The Long Night (1947)

By Alexander Inglis
Henry Fonda, star of The Long Night

Henry Fonda

Noir Restored:
A Rediscovered American Classic

The Long Night (1947)
Studio: RKO • 97 min B&W • AR 1.33:1 • US: 28 May 1947
Re-release: Kino Video (Sep 2006)
Series: Film Noir: The Dark Side of Hollywood (5-DVD)
Starring: Henry Fonda, Barbara Bel Geddes, Vincent Price, Ann Dvorak
Dir: Anatole Litvak

The Long Night qualifies as a genuine film noir: the anti-hero (Fonda), a recently returned serviceman from WWII, shoots and kills a travelling magician (Price) in the opening scene.
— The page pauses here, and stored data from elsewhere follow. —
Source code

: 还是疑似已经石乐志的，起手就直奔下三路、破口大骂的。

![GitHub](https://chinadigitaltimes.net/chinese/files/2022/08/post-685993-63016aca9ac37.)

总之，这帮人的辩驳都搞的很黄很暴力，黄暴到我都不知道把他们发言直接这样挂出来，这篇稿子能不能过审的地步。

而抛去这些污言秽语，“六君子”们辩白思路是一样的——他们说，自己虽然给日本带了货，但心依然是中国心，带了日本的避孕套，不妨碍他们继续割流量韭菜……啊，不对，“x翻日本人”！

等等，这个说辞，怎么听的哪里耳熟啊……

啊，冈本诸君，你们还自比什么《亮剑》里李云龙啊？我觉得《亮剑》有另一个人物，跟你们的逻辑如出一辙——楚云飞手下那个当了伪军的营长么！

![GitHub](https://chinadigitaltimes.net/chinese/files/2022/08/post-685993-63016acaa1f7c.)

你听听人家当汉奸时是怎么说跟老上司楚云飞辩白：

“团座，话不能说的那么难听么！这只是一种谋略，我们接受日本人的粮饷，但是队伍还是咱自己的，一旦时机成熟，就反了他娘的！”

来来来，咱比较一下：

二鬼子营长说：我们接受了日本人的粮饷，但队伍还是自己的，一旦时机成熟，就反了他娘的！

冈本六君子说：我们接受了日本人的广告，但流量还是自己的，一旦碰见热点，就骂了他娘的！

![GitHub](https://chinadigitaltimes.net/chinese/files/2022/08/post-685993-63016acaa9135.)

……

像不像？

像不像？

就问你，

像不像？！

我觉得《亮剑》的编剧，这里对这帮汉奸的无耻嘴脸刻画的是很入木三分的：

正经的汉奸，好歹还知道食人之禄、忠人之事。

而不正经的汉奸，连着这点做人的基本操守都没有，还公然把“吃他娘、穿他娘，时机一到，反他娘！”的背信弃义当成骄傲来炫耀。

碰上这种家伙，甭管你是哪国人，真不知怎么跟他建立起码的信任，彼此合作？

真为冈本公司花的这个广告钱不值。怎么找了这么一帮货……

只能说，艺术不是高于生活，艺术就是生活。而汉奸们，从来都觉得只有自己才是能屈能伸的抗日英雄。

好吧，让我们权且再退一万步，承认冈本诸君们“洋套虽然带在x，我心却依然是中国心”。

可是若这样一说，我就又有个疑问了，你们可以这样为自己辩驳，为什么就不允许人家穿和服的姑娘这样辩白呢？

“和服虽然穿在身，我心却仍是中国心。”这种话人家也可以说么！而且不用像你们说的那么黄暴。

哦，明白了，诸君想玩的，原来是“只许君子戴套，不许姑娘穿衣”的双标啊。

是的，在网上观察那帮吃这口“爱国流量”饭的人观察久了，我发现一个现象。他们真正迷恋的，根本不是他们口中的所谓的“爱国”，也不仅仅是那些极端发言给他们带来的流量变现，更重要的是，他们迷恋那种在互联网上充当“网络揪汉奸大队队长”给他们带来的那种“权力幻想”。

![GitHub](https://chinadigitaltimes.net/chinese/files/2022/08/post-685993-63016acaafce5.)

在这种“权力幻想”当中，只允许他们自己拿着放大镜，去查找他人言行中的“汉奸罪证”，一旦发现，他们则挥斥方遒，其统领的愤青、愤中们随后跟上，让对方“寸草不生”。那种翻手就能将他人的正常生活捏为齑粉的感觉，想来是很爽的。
In a series of moody flashbacks, intertwined with the events of the next few hours spent trapped and pinned down by the police on the top floor of a walk-up hotel, we learn of his love of the good innocent young woman (Geddes, in her debut role) and somewhat less innocent, but also good, sometime Price side-kick showgirl (Dvorak).

Dimitri Tiomkin provides a capably taut, thematic score (Beethoven deserves a co-authorship); Tiomkin was a leading star composer at the time notable for several Capra films; he eventually won 3 Oscars out of 16 nominations.

Sol Polito is among the classic brooding cinematographers although his career stretched back to 1914. From I was a Fugutive in a Chain Gang, ‘G’ Men and The Petrified Forest in the 1930s through A Stolen Life, Cloak and Dagger and Sorry, Wrong Number in the 1940s, he delivers the goods in this film with a slightly dream-like stylized “Anytown, USA” and memorable shots of Fonda in the mirror and looking through a window.

John Wexley, a name you probably don’t know, wrote the screenplay but was black-listed shortly after the film’s release. He was an admitted member of the Communist Party, spoke German, and collaborated with Bertolt Brecht in Fritz Lang’s Hangmen Also Die (also included in this set).

Fonda was also already a major star having made You Only Live Once, Jezebel, The Grapes of Wrath, The Ox-Bow Incident and My Darling Clementine. Wearing a recession-style cap and confused pout in the present, and good guy enthusiasm in the flashbacks, Fonda draws us in with his basic core values even though we are introduced to him as a murderer.

Price does his smarmy evil snake-oil salesman as magician Maximillian, a stronger and more dangerous baddy than Shelby Carpenter in Laura; he has to be since he’s shot and killed in the opening sequence. In a sly reference to his sexuality, in one confrontational scene, Price and Fonda are in a bar verbally sparring over their interest in Bel Geddes; Fonda is handed a manly beer, and Price a girly drink by a sarcastic waitress.

The film is actually a “re-make” of great French director Marcel Carné’s Le jour se lève (Just Before The Dawn) and the DVD extras demonstrate some of the slavish reincarnations. The disk also features an interesting behind-the-scenes illustrated essay. Remastered from the 35mm nitrate negative, it looks gorgeous throughout, save for brief sections, most notably the final couple of minutes, where the original negs must have been lost.

Recommended viewing for noir aficionados as well as lovers of American film of the period.